Exercise inputs
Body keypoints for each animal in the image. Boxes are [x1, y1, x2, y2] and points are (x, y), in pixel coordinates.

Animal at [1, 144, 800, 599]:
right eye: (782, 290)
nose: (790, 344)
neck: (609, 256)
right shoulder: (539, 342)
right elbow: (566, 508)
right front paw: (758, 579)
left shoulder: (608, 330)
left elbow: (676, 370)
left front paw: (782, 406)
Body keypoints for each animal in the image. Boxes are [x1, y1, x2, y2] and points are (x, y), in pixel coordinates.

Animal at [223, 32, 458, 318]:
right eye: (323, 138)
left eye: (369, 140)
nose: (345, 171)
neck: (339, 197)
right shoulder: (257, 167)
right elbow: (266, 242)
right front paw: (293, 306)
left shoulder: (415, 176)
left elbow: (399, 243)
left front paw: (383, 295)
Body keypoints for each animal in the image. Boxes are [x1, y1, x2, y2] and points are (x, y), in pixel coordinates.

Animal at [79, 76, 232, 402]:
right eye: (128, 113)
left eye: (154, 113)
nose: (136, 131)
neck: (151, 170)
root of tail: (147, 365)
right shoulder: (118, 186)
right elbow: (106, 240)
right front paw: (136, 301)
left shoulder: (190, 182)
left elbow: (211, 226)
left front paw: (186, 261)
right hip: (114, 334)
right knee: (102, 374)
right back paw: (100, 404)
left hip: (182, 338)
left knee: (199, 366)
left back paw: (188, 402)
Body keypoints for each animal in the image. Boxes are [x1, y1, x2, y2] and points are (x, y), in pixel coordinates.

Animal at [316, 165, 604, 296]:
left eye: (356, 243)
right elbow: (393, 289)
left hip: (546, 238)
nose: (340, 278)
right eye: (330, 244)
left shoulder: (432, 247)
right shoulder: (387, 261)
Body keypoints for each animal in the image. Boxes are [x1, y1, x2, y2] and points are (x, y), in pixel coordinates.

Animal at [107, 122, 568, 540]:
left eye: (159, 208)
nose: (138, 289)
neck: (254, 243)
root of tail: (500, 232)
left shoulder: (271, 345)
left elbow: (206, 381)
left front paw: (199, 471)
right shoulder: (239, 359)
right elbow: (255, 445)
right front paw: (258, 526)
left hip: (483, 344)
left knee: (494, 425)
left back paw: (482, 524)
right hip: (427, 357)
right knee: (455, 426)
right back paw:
...
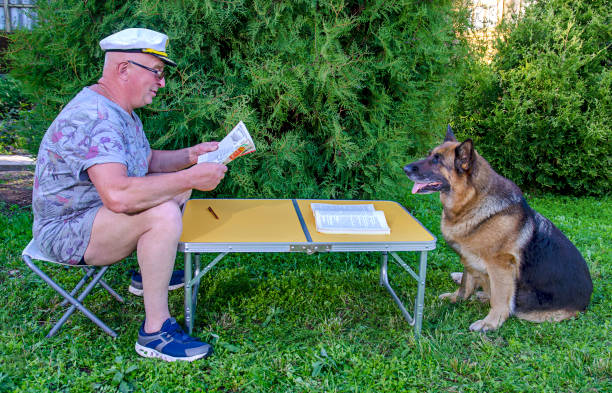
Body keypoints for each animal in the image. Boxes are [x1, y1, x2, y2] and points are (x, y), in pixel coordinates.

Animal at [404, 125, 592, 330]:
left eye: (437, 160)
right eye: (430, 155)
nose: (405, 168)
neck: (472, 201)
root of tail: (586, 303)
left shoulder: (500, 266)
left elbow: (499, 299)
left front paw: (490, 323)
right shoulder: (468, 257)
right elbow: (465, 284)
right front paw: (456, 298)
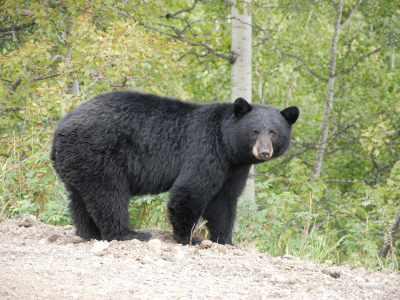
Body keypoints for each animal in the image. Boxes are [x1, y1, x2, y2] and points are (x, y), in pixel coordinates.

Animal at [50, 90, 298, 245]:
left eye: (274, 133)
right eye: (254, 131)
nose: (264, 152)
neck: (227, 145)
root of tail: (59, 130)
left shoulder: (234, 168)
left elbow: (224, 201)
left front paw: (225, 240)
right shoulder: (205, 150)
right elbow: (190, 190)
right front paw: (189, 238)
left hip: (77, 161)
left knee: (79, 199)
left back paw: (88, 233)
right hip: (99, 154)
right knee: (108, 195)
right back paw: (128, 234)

What is expected
Return exactly, and only, the lines above starting at the line that contains "nose: (264, 152)" and ending at the line that contains "right back paw: (128, 234)".

Expected answer
nose: (264, 152)
neck: (227, 145)
root of tail: (59, 130)
left shoulder: (234, 168)
left elbow: (224, 201)
left front paw: (225, 240)
right shoulder: (205, 150)
right elbow: (190, 190)
right front paw: (189, 238)
left hip: (77, 161)
left knee: (79, 199)
left back paw: (88, 233)
right hip: (99, 154)
right knee: (108, 195)
right back paw: (128, 234)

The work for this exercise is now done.